We could not provide this amazing program without the assistance of over 100 volunteers every week. Volunteers share in the success of their students, meet the challenge of new experiences and certainly feel they make a difference in someone’s life.

Volunteers serve as sidewalkers or horse leaders. As many as three volunteers are needed per rider. All volunteers must be at least 14 years old and capable of walking and jogging in sandy, uneven footing for up to 30 minutes at a time. Experience with horses or with persons with disabilities is not required for sidewalking. Leaders must have extensive experience handling horses on the ground. New volunteers must go through our orientation program prior to working with riders and horses.  Volunteers must be at least 14 years old in order to join the TRI volunteer team.

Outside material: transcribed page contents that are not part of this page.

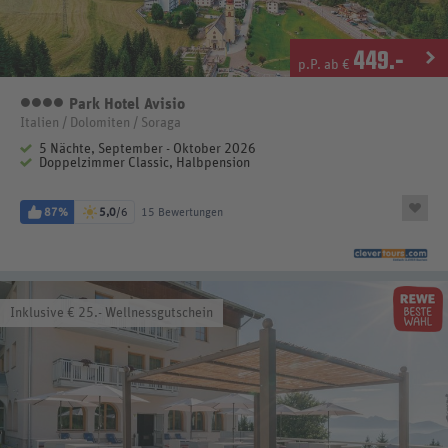
449
.-
p.P. ab €
Park Hotel Avisio
4 Sterne
Italien / Dolomiten / Soraga
5 Nächte, September - Oktober 2026
Doppelzimmer Classic, Halbpension
87%
5,0
/6
15 Bewertungen
Inklusive € 25.- Wellnessgutschein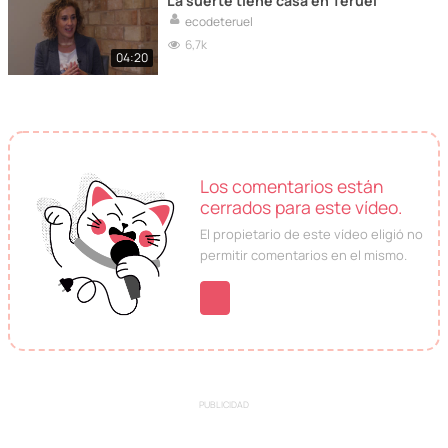
La suerte tiene casa en Teruel
ecodeteruel
6,7k
04:20
Los comentarios están
cerrados para este vídeo.
El propietario de este vídeo eligió no
permitir comentarios en el mismo.
PUBLICIDAD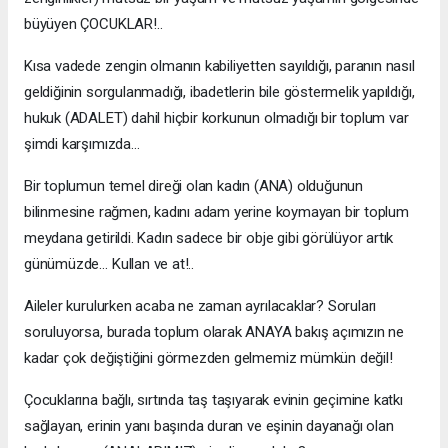
büyüyen ÇOCUKLAR!..
Kısa vadede zengin olmanın kabiliyetten sayıldığı, paranın nasıl
geldiğinin sorgulanmadığı, ibadetlerin bile göstermelik yapıldığı,
hukuk (ADALET) dahil hiçbir korkunun olmadığı bir toplum var
şimdi karşımızda…
Bir toplumun temel direği olan kadın (ANA) olduğunun
bilinmesine rağmen, kadını adam yerine koymayan bir toplum
meydana getirildi. Kadın sadece bir obje gibi görülüyor artık
günümüzde… Kullan ve at!..
Aileler kurulurken acaba ne zaman ayrılacaklar? Soruları
soruluyorsa, burada toplum olarak ANAYA bakış açımızın ne
kadar çok değiştiğini görmezden gelmemiz mümkün değil!
Çocuklarına bağlı, sırtında taş taşıyarak evinin geçimine katkı
sağlayan, erinin yanı başında duran ve eşinin dayanağı olan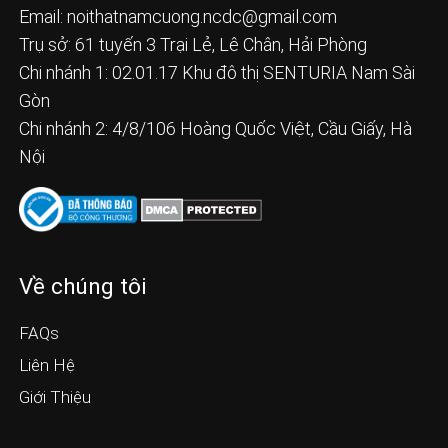
Email:
noithatnamcuong.ncdc@gmail.com
Trụ sở: 61 tuyến 3 Trại Lẻ, Lê Chân, Hải Phòng
Chi nhánh 1: 02.01.17 Khu đô thị SENTURIA Nam Sài
Gòn
Chi nhánh 2: 4/8/106 Hoàng Quốc Việt, Cầu Giấy, Hà
Nội
Về chúng tôi
FAQs
Liên Hệ
Giới Thiệu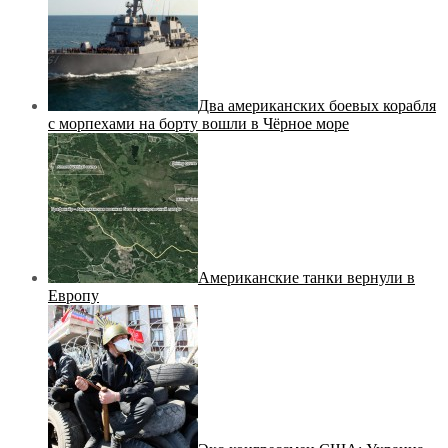
Два американских боевых корабля
с морпехами на борту вошли в Чёрное море
Американские танки вернули в
Европу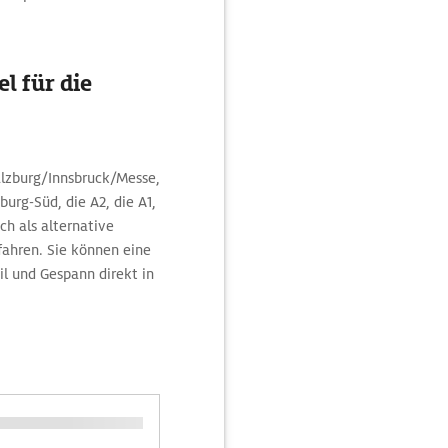
l für die
lzburg/Innsbruck/Messe,
urg-Süd, die A2, die A1,
ch als alternative
fahren. Sie können eine
l und Gespann direkt in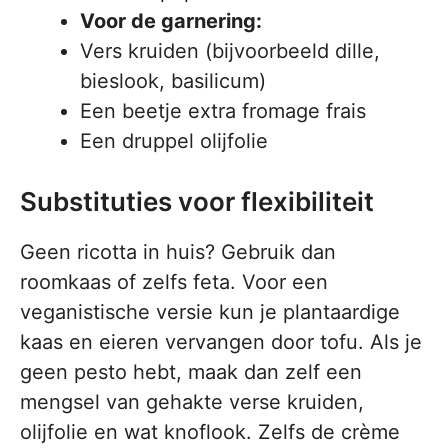
Voor de garnering:
Vers kruiden (bijvoorbeeld dille,
bieslook, basilicum)
Een beetje extra fromage frais
Een druppel olijfolie
Substituties voor flexibiliteit
Geen ricotta in huis? Gebruik dan
roomkaas of zelfs feta. Voor een
veganistische versie kun je plantaardige
kaas en eieren vervangen door tofu. Als je
geen pesto hebt, maak dan zelf een
mengsel van gehakte verse kruiden,
olijfolie en wat knoflook. Zelfs de crème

Available Volunteer Opportunities:

Horse Leader – This person should be extremely experienced in handling horses in all situations and requires the approval of the Head Instructor.

Sidewalker – This person assists the rider according to the instructor’s directions. Sidewalker training is done during orientation.

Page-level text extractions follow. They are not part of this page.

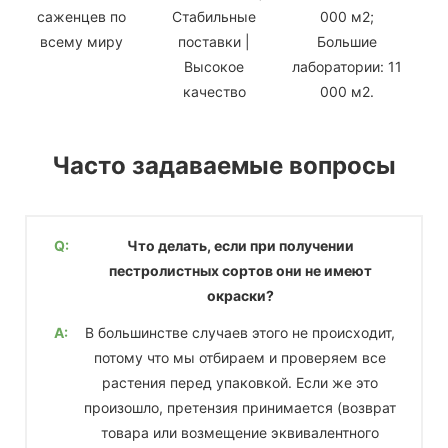
саженцев по
Стабильные
000 м2;
всему миру
поставки |
Большие
Высокое
лаборатории: 11
качество
000 м2.
Часто задаваемые вопросы
Q:
Что делать, если при получении
пестролистных сортов они не имеют
окраски?
A:
В большинстве случаев этого не происходит,
потому что мы отбираем и проверяем все
растения перед упаковкой. Если же это
произошло, претензия принимается (возврат
товара или возмещение эквивалентного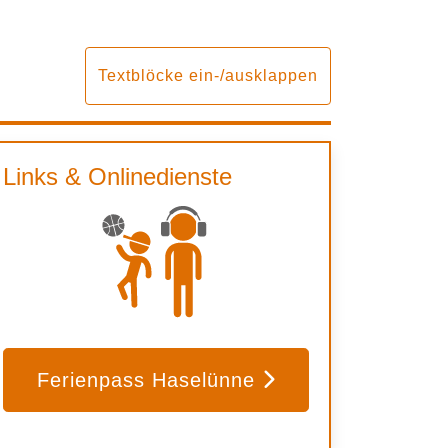
Textblöcke ein-/ausklappen
Links & Onlinedienste
Ferienpass Haselünne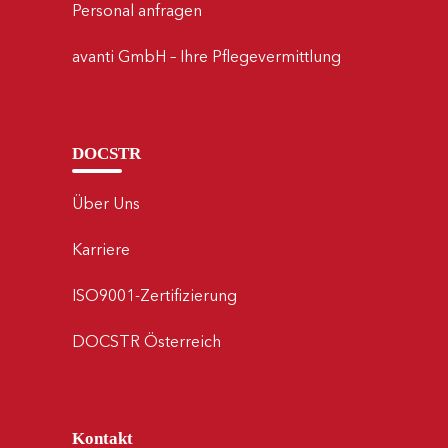
Personal anfragen
avanti GmbH – Ihre Pflegevermittlung
DOCSTR
Über Uns
Karriere
ISO9001-Zertifizierung
DOCSTR Österreich
Kontakt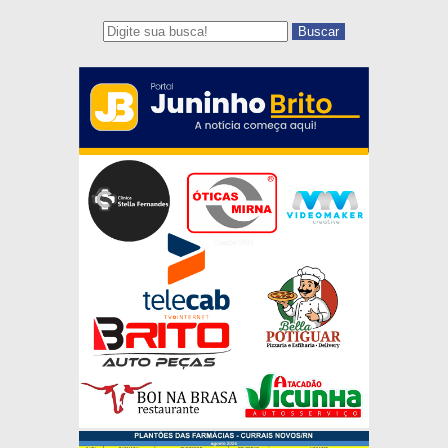
Buscar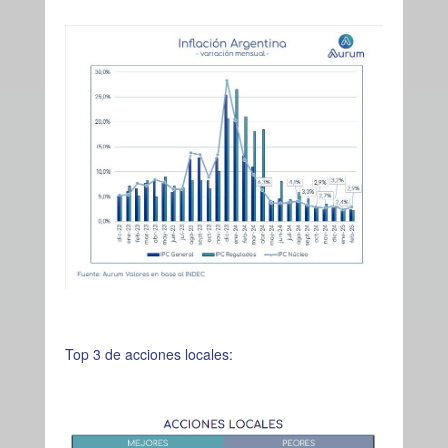
Top 3 de acciones locales: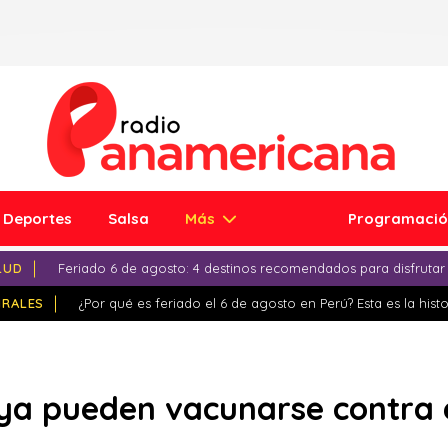
Deportes
Salsa
Más
Programaci
LUD
Feriado 6 de agosto: 4 destinos recomendados para disfrutar
IRALES
¿Por qué es feriado el 6 de agosto en Perú? Esta es la histo
 ya pueden vacunarse contra 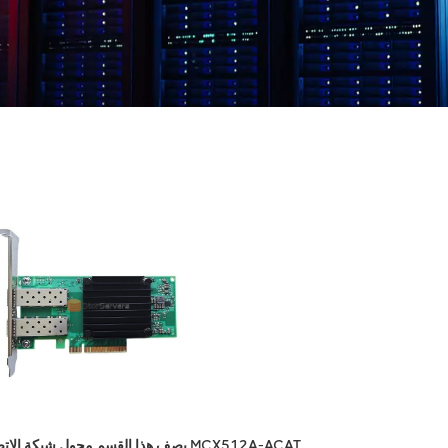
يصف هذا القسم محول شبكة الاتصال MCX512A-ACAT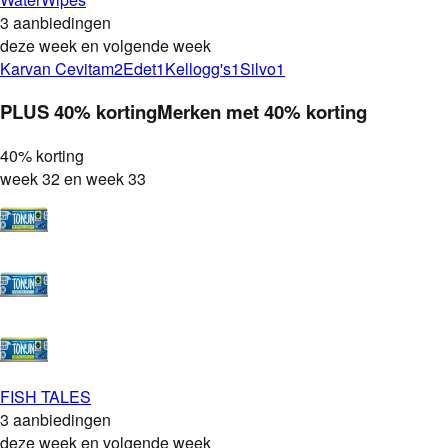
3 aanbiedingen
deze week en volgende week
Karvan Cevitam
2
Edet
1
Kellogg's
1
Silvo
1
PLUS
40% korting
Merken met
40% korting
40% korting
week 32 en week 33
FISH TALES
3 aanbiedingen
deze week en volgende week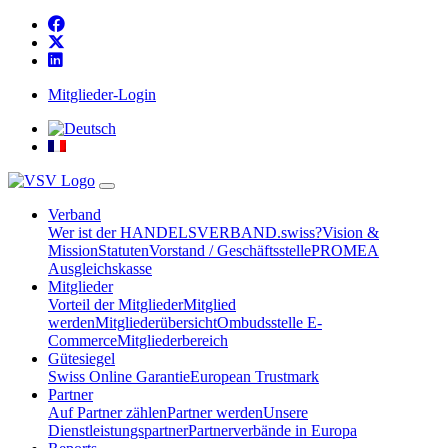
Mitglieder-Login
Verband
Wer ist der HANDELSVERBAND.swiss?
Vision &
Mission
Statuten
Vorstand / Geschäftsstelle
PROMEA
Ausgleichskasse
Mitglieder
Vorteil der Mitglieder
Mitglied
werden
Mitgliederübersicht
Ombudsstelle E-
Commerce
Mitgliederbereich
Gütesiegel
Swiss Online Garantie
European Trustmark
Partner
Auf Partner zählen
Partner werden
Unsere
Dienstleistungspartner
Partnerverbände in Europa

Mounting Assistant – This person works closely with the instructors to assist them in mounting riders onto their horses. This position requires the training and approval of the Head Instructor.
Grooming Assistant – This volunteer takes direction from the Tack Coordinator about the preparation of horses for classes. This job will include grooming and some general horse care and handling. This volunteer should have a basic idea of how to groom a horse and maintain safety while in the stall with a horse.

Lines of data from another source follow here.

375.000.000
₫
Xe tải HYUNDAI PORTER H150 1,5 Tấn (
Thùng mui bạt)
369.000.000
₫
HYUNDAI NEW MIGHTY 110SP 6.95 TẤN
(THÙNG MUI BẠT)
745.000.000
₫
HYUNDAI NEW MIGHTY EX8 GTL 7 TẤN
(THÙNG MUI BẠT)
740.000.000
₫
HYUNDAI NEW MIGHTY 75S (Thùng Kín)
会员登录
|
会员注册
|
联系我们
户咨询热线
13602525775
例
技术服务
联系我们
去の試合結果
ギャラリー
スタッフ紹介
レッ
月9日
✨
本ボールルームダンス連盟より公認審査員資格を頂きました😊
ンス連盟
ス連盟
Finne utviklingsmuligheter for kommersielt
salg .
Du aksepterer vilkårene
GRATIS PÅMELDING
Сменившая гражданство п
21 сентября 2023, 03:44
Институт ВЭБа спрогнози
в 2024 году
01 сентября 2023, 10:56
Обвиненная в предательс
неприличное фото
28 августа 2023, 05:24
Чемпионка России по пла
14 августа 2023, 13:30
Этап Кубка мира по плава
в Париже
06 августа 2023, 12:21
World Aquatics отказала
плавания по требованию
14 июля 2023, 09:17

Why do our volunteers do this?

Here are some of the reasons, in their own words:

“There is that magical moment, that small thing that a rider achieves that is an awakening, an expression of exuberent joy, a new frontier, or simply a small connection. Those moments are awe-inspiring. Those small (but huge) moments occur in every class. I can’t wait to see what our riders can achieve next!”

“I volunteer because I know that in doing so, I am making someone happy. Or rather, I am helping to make a program possible which makes riders happy. The look on a rider’s face when they are truly, blissfully, happy is as amazing as it is unforgettable and I am glad that the small acts that I do through volunteering can help them to feel that way.”

“Why do I volunteer? The smiles… It’s a gift to me…it’s totally absorbing — all the noise in my life fades away during TRI time.”

“Smiles…-…miles of smiles is how I sometimes refer to the faces of the kids when they’re riding around the arena. No matter what has happened at work that day, or how down I am because of events in my life, when I get to TRI, those smiles turn everything around for me. As a volunteer, my reward every week is just being able to help the kids enjoy the moment and make sure they leave with a smile on their face.”